## RECORDS FOR PROCESSING
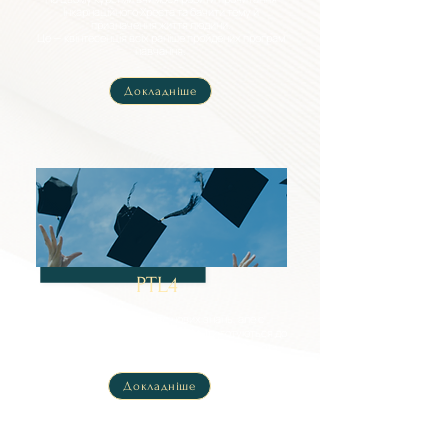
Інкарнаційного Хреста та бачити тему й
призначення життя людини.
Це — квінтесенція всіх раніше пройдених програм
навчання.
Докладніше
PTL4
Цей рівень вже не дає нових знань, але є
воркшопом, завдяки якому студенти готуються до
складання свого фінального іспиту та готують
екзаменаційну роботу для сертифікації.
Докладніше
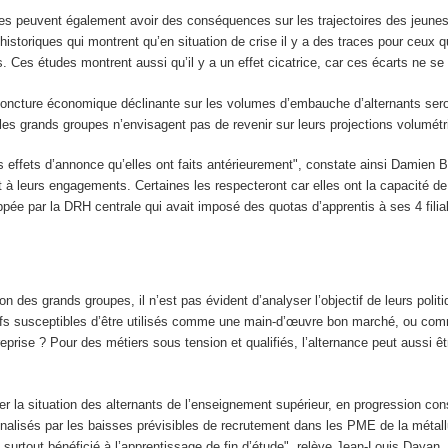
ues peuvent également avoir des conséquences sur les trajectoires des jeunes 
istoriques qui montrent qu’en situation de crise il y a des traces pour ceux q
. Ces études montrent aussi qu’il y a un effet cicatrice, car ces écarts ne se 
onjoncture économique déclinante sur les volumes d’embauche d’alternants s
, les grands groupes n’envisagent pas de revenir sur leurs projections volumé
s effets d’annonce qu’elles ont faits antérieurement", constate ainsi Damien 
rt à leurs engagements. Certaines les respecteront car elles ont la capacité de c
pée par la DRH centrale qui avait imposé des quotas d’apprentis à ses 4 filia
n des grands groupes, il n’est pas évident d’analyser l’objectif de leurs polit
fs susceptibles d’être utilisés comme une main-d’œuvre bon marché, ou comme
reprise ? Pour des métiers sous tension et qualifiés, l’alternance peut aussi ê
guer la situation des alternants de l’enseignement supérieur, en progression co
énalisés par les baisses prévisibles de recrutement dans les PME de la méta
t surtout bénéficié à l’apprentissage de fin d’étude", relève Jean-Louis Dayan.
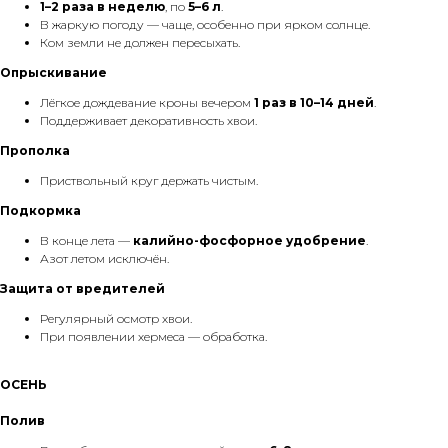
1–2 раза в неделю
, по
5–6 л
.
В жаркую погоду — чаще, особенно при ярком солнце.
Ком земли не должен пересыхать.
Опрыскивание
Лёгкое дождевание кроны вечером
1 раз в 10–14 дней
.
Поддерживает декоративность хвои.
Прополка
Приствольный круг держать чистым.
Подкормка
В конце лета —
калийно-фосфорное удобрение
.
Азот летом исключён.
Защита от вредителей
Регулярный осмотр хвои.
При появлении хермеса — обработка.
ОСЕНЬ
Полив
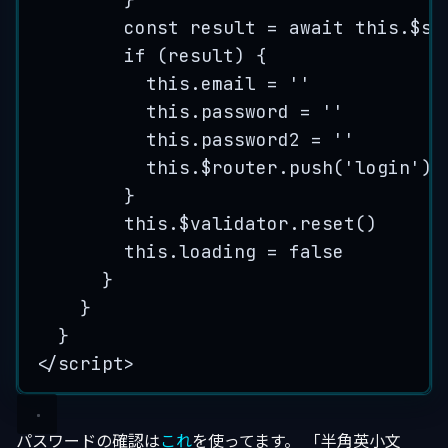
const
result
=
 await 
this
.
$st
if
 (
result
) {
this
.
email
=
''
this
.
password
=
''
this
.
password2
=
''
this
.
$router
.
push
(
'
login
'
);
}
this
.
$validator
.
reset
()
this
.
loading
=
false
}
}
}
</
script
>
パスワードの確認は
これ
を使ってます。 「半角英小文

## YOUR ASSIGNMENT
Starting at the line that contains "Регулярный осмотр хвои.", please write out each line through the last line of the data, both ends included, and keep pictures out of the copy.

## EXERCISE RESPONSE
Регулярный осмотр хвои.
При появлении хермеса — обработка.
ОСЕНЬ
Полив
const
result
=
 await 
this
.
$st
if
 (
result
) {
this
.
email
=
''
this
.
password
=
''
this
.
password2
=
''
this
.
$router
.
push
(
'
login
'
);
}
this
.
$validator
.
reset
()
this
.
loading
=
false
}
}
}
</
script
>
パスワードの確認は
これ
を使ってます。 「半角英小文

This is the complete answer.